» **EXCERPTED PASSAGE**
....
箱型分布图

boxplot()
sns.boxplot(
x=None,
y=None,
hue=None,
data=None,
order=None,
hue_order=None,
orient=None,
color=None,
palette=None,
saturation=0.75,
width=0.8,
dodge=True,
fliersize=5,
linewidth=None,
whis=1.5,
notch=False,
ax=None,
**kwargs,
)
Docstring:
Draw a box plot to show distributions with respect to categories. A box plot (or box-and-whisker plot) shows the distribution of quantitative
data in a way that facilitates comparisons between variables or across
levels of a categorical variable. The box shows the quartiles of the
dataset while the whiskers extend to show the rest of the distribution,
except for points that are determined to be "outliers" using a method
that is a function of the inter-quartile range. Input data can be passed in a variety of formats, including: - Vectors of data represented as lists, numpy arrays, or pandas Series
objects passed directly to the ``x``, ``y``, and/or ``hue`` parameters.
- A "long-form" DataFrame, in which case the ``x``, ``y``, and ``hue``
variables will determine how the data are plotted.
- A "wide-form" DataFrame, such that each numeric column will be plotted.
....
» **EXERCISE PROMPT**
Answer these questions from the boxplot documentation:
1. What default value does the signature give for the saturation parameter?
2. According to the docstring, what does the box show?
3. When a "wide-form" DataFrame is passed, what will be plotted?

» **INFORMATION SHOWN**
....
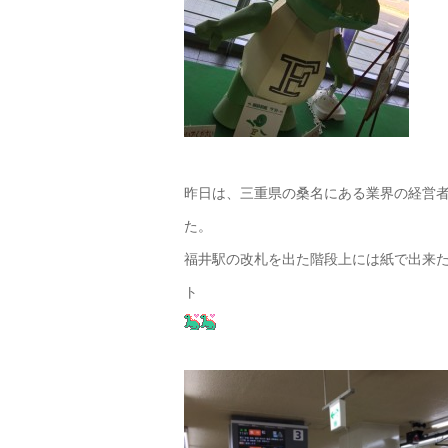
昨日は、三重県の桑名にある業界の経営
た。
福井駅の改札を出た階段上には紙で出来た
ト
....
» **WRITTEN ANSWER**
1. 0.75
2. The quartiles of the dataset.
3. Each numeric column.